Antonio Zamora, cultivateur de poivrons :
"Les insectes travaillent en permanence. Vous les lâchez un jour et ils travaillent toute la journée, toute la semaine, tout le mois. Comment ça marche? Et bien il y a une espèce de symbiose entre la plante et les insectes, ce qui fait que la plante produit de plus en plus, va mieux et s'en trouve plus saine, comme son environnement."
Les poivrons d’Antonio se trouvent pourtant en pleine "mer de plastique": 30.000 hectares de culture sous serres bordant la Méditerranée, le symbole d’une agriculture décriée. Ici poussent toute l’année: tomates, concombres, courgettes, poivrons ou aubergines. 2,5 millions de tonnes exportées, soit la moitié des exportations maraîchères espagnoles.
Cependant, depuis 2007, la consommation d’insecticides a diminué de 40% dans la province d’Alméria. Face à la résistance de certains parasites aux produits chimiques et à la pression du consommateur, les agriculteurs de la région optent de plus en plus pour le contrôle biologique.
Un nouveau marché qui aiguise les appétits. Le géant agricole français InVivo a investi 15 millions d’euros pour créer, au coeur de "la mer de plastique", une biofabrique. C’est ici que sont élevés des milliards d’acariens pour s’attaquer ensuite aux parasites.
Maria José Pardo, directrice générale de Bioline du groupe InVivo :
"L’objectif est de produire 100.000 milliards d'insectes pour pouvoir fournir ces marchés et arriver en un an à un chiffre d'affaires de plus de 10 millions d'euros."
Pour les associations écologistes, le contrôle biologique est une avancée très positive mais il reste encore beaucoup à faire.

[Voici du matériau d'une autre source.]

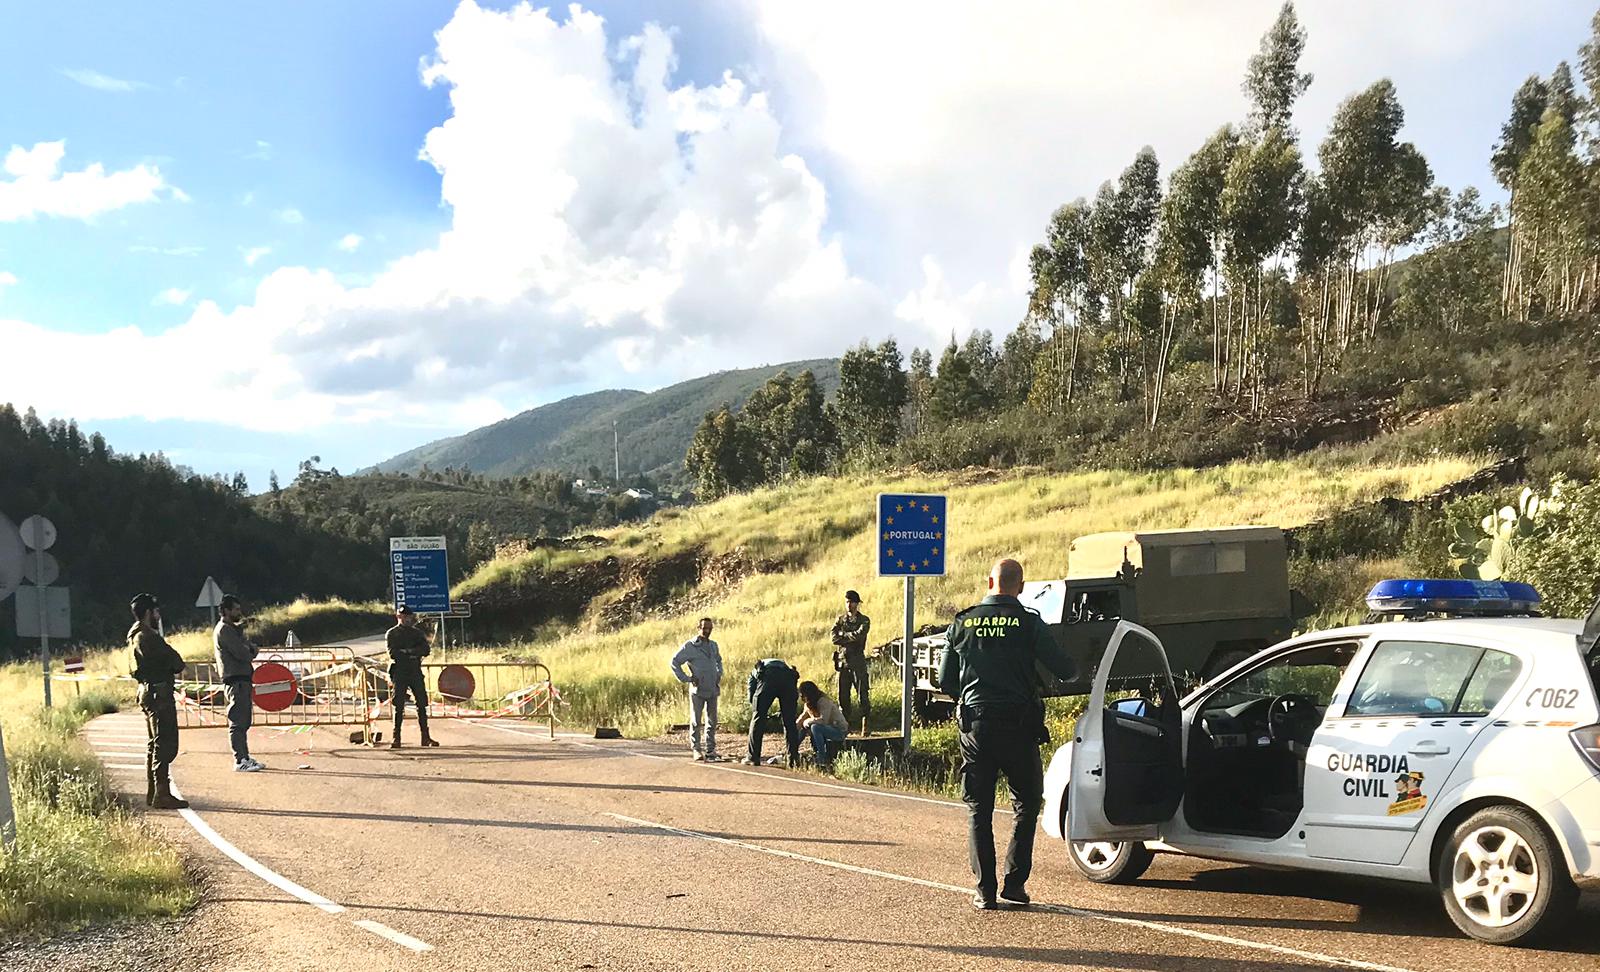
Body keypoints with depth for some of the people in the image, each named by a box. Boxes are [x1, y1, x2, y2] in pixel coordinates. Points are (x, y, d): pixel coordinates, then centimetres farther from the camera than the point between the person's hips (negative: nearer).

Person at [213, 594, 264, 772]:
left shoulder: (234, 628, 21)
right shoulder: (224, 630, -11)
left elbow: (250, 650, 17)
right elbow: (242, 654, -19)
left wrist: (250, 650, -5)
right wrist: (250, 653, 2)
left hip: (243, 680, 10)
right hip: (235, 681, -10)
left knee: (243, 722, 12)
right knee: (237, 722, -9)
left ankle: (245, 758, 17)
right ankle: (239, 761, -8)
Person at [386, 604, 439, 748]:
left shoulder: (418, 633, 13)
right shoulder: (391, 634, 4)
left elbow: (426, 650, 0)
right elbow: (393, 653, -9)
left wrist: (408, 651, -12)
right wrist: (415, 653, -9)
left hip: (416, 672, 3)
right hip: (399, 673, -3)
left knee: (422, 704, 0)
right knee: (399, 706, -4)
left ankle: (426, 737, 5)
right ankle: (396, 738, 1)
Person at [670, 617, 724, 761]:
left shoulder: (713, 645, 11)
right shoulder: (689, 646, -6)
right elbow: (675, 662, -5)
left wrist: (719, 675, 14)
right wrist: (686, 679, -9)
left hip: (713, 690, 5)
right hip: (697, 690, -5)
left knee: (712, 721, 9)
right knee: (696, 721, -2)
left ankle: (710, 750, 16)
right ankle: (696, 750, 2)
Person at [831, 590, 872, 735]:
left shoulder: (864, 620, 2)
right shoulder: (840, 620, 12)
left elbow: (859, 635, -16)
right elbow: (834, 639, -2)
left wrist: (842, 634, -5)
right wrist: (851, 639, -11)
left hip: (858, 662, -4)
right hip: (842, 661, 4)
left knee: (863, 694, -5)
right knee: (843, 695, 6)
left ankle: (865, 727, -2)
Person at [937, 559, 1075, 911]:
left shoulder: (962, 623, 3)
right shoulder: (1029, 623, -6)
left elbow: (946, 683, 8)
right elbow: (1064, 669, -6)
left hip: (975, 726, 2)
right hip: (1018, 726, -2)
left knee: (978, 810, 10)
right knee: (1027, 804, 14)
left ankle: (985, 890, 7)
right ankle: (1014, 883, 9)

Koldo Hernandez, membre de l’association "Ecologistes en action" :
"Même si elle est écologique, c’est une agriculture qui ne respecte pas les rythmes naturels de la production, les rythmes naturels des champs, les rythmes naturels de l'agriculture, ne respecte pas la biodiversité des sols et a toujours besoin d’une série de produits agrochimiques, pesticides et engrais autorisés."
Pour les écologistes, il faudrait préférer l'agriculture biologique, qui réduit encore plus l'usage de pesticides. L'effort à fournir reste important, avec 2.000 hectares, elle représente encore moins de 7% des cultures de la "mer de plastique".